Problem to solve = Retype every record exactly. Skip the images.

[Records from a data source]
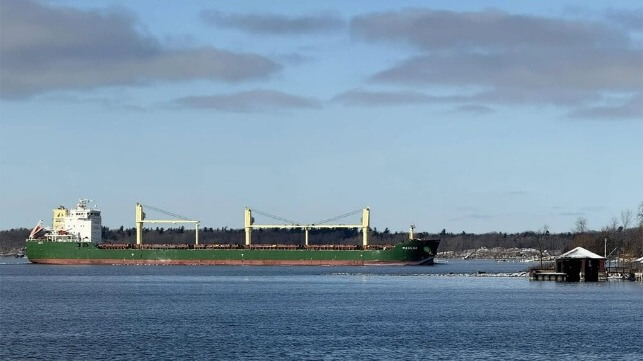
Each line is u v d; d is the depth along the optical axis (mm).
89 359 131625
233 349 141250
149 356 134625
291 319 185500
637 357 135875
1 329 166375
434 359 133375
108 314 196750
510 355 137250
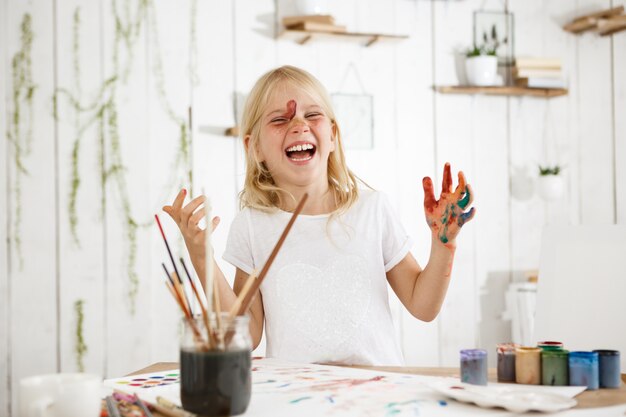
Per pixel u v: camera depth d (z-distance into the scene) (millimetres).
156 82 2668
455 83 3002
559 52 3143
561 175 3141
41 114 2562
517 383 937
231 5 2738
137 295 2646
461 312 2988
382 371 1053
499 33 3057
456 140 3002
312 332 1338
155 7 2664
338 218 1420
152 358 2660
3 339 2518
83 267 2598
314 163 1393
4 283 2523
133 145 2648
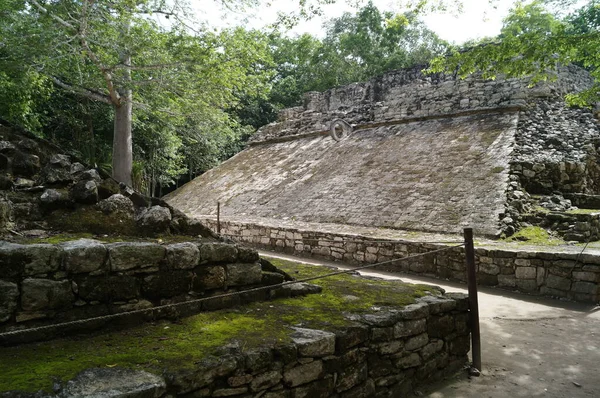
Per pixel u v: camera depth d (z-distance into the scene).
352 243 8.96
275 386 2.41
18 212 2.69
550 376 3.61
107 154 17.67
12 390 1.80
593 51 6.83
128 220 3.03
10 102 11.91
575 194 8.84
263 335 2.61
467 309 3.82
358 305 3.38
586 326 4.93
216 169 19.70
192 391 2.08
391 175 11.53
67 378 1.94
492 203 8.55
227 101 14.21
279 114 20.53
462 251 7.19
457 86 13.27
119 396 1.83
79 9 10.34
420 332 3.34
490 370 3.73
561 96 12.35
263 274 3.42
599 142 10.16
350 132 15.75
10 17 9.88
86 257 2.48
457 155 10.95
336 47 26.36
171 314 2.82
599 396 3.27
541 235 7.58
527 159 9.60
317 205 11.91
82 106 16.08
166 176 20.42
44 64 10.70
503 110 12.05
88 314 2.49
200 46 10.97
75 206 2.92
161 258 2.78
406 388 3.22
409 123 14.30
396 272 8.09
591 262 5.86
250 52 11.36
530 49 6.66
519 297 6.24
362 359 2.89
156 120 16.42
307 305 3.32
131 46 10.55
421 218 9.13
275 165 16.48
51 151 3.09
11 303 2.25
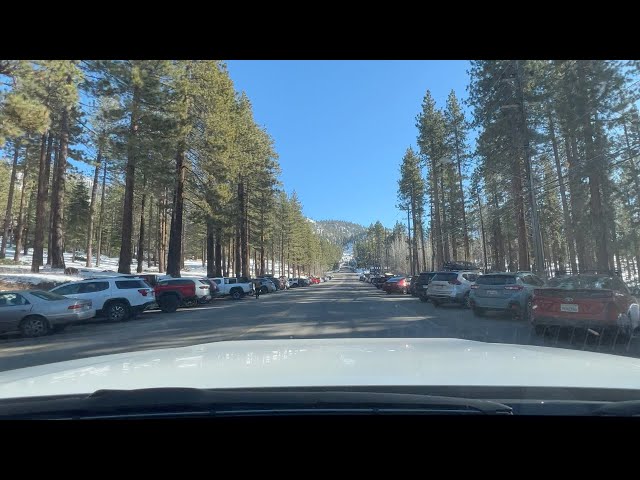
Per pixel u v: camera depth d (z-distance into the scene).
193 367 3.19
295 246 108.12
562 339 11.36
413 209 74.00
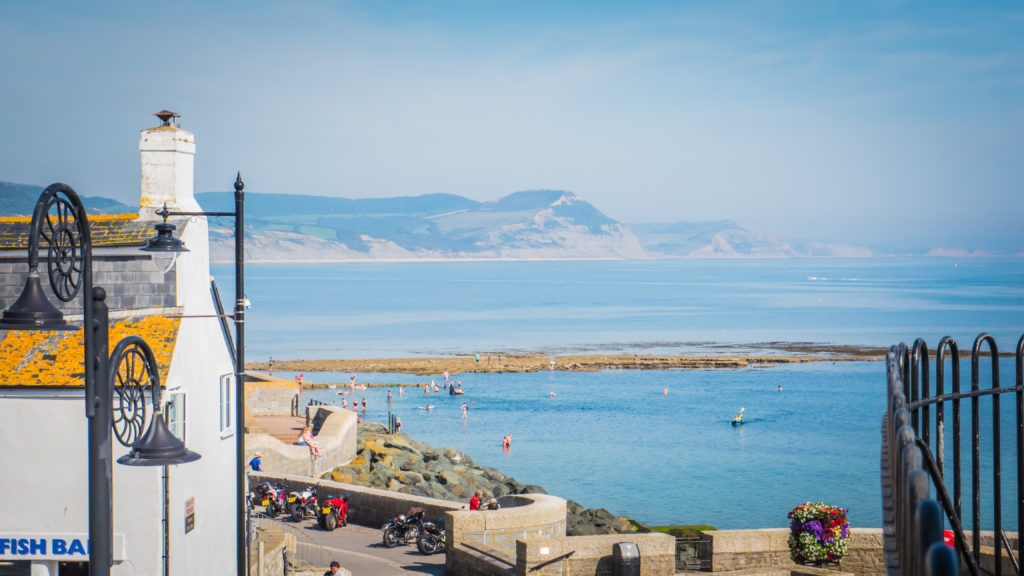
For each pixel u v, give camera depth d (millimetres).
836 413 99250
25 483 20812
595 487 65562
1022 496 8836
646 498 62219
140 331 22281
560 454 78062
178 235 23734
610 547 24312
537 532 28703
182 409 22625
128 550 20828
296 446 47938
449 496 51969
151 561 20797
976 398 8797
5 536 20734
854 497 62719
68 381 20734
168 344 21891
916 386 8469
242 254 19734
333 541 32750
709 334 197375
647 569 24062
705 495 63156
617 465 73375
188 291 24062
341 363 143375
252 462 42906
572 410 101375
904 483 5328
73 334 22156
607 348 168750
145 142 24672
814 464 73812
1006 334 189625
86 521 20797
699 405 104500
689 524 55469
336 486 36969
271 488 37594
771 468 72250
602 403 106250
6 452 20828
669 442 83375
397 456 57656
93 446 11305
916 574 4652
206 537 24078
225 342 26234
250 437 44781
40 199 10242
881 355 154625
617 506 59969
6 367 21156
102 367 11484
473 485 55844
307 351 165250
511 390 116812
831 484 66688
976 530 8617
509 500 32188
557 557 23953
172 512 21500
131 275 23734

Answer to the problem =
Each line is u v d; d is the depth along the optical axis (mm).
89 359 131625
233 349 141250
149 356 134625
291 319 185500
637 357 135875
1 329 166375
434 359 133375
108 314 196750
510 355 137250
Per pixel u v: camera depth d (z-distance into the scene) (millimetres).
156 82 2668
455 83 3002
559 52 3143
561 175 3141
41 114 2562
517 383 937
231 5 2738
137 295 2646
461 312 2988
382 371 1053
499 33 3057
456 140 3002
312 332 1338
155 7 2664
338 218 1420
152 358 2660
3 339 2518
83 267 2598
314 163 1393
4 283 2523
133 145 2648
Per pixel u v: camera depth d (z-distance into the scene).
352 243 8.96
275 386 2.41
18 212 2.69
550 376 3.61
107 154 17.67
12 390 1.80
593 51 6.83
128 220 3.03
10 102 11.91
575 194 8.84
263 335 2.61
467 309 3.82
358 305 3.38
586 326 4.93
216 169 19.70
192 391 2.08
391 175 11.53
67 378 1.94
492 203 8.55
227 101 14.21
279 114 20.53
462 251 7.19
457 86 13.27
119 396 1.83
79 9 10.34
420 332 3.34
490 370 3.73
561 96 12.35
263 274 3.42
599 142 10.16
350 132 15.75
10 17 9.88
86 257 2.48
457 155 10.95
336 47 26.36
171 314 2.82
599 396 3.27
541 235 7.58
527 159 9.60
317 205 11.91
82 106 16.08
166 176 20.42
44 64 10.70
503 110 12.05
88 314 2.49
200 46 10.97
75 206 2.92
161 258 2.78
406 388 3.22
409 123 14.30
396 272 8.09
591 262 5.86
250 52 11.36
530 49 6.66
519 297 6.24
362 359 2.89
156 120 16.42
307 305 3.32
131 46 10.55
421 218 9.13
275 165 16.48
51 151 3.09
11 303 2.25
Per pixel u v: camera depth d (z-distance into the scene).
193 367 3.19
295 246 108.12
562 339 11.36
413 209 74.00
For each pixel u v, give camera depth d (millimetres).
836 413 99250
25 483 20812
595 487 65562
1022 496 8836
646 498 62219
140 331 22281
560 454 78062
178 235 23734
610 547 24312
537 532 28703
182 409 22625
128 550 20828
296 446 47938
449 496 51969
151 561 20797
976 398 8797
5 536 20734
854 497 62719
68 381 20734
168 344 21891
916 386 8469
242 254 19734
333 541 32750
709 334 197375
647 569 24062
705 495 63156
617 465 73375
188 291 24062
341 363 143375
252 462 42906
572 410 101375
904 483 5328
73 334 22156
607 348 168750
145 142 24672
814 464 73812
1006 334 189625
86 521 20797
699 405 104500
689 524 55469
336 486 36969
271 488 37594
771 468 72250
602 403 106250
6 452 20828
669 442 83375
397 456 57656
93 446 11305
916 574 4652
206 537 24078
225 342 26234
250 437 44781
40 199 10242
881 355 154625
617 506 59969
6 367 21156
102 367 11484
473 485 55844
307 351 165250
511 390 116812
831 484 66688
976 530 8617
509 500 32188
557 557 23953
172 512 21500
131 275 23734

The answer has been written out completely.